Photo: from left: Yoweri Kaguta Museveni, Museveni’s son Muhozi, Janet Museveni (Museveni’s wife)

Today, September 6, 2010, General Paul Kagame, the Rwandan dictator was sworn in as Rwandan President  for another  seven-year term. Several other African dictators attended the ceremony along with Paul Kagame’s Western advisors. One of the advisors, the American  pastor Rick Warren, a naturalized Rwandan, conducted the throning prayer, alongside  Rwandan catholic bishop of  Kabgayi, Smaragde Mbonyintege  and the leader of the Islamic religion in Rwanda, Head Mufti Sheik  Swaleh Habimana. Observers were shocked by General Paul Kagame’s speech that focused on attacking the West than on his program for the next seven years.

§

EXERCISE 1: In the passage on Paul Kagame's 2010 swearing-in, how long is the term he was sworn in for?
EXERCISE 2: Resume the passage on Paul Kagame's 2010 swearing-in, starting right after its last sentence.

Records taken from a dataset:
§

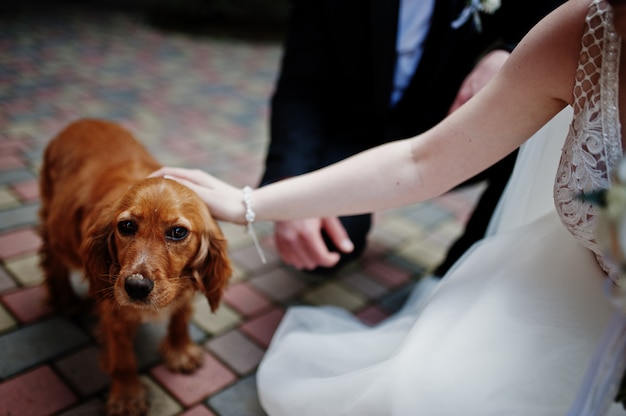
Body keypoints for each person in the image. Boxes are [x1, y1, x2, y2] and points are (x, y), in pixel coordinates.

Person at [152, 0, 626, 414]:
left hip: (454, 117)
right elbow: (417, 158)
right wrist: (253, 202)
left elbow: (522, 14)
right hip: (376, 132)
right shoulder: (586, 28)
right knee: (419, 390)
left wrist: (498, 52)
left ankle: (453, 269)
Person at [261, 0, 563, 273]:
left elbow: (551, 21)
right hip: (355, 129)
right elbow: (300, 87)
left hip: (447, 129)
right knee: (324, 246)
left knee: (537, 130)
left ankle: (461, 271)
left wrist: (509, 54)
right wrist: (289, 182)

§

TASK OUTPUT 1: Seven years.

TASK OUTPUT 2:
Pastor Rick Warren’s prayer and sermon mirrored  Paul Kagame’s speech, chanting a slogan that the “West is not God,” and in Kinyarwanda “Sibomana,” alluding to his constant statement that Paul Kagame is chosen by God to lead Rwanda as long as God, not the people, wants to. Perhaps meaning that only when God’s judgment on Paul Kagame is passed, his term will end.
The biggest surprise was not however the presence of a number of dictators or Pastor Rick Warren’s “Sibomana” slogans: it was the screaming absence of the  President of a Rwanda’s neighbor to the North, a person  whose instrumental help  propelled the  Tutsi Rwandan Patriotic Front (RPF) from a ragtag organization to a formidable armed rebellion and funded, oversaw and godfathered  most if its phases from the start to  waging war, taking over power, and setting up the initial institutions.  That illustrious absent is none other than: Yoweri Kaguta Museveni of Uganda.

The reasons of his absence are multiple , at least from rumors and conspiracy theories abounding in Kigali.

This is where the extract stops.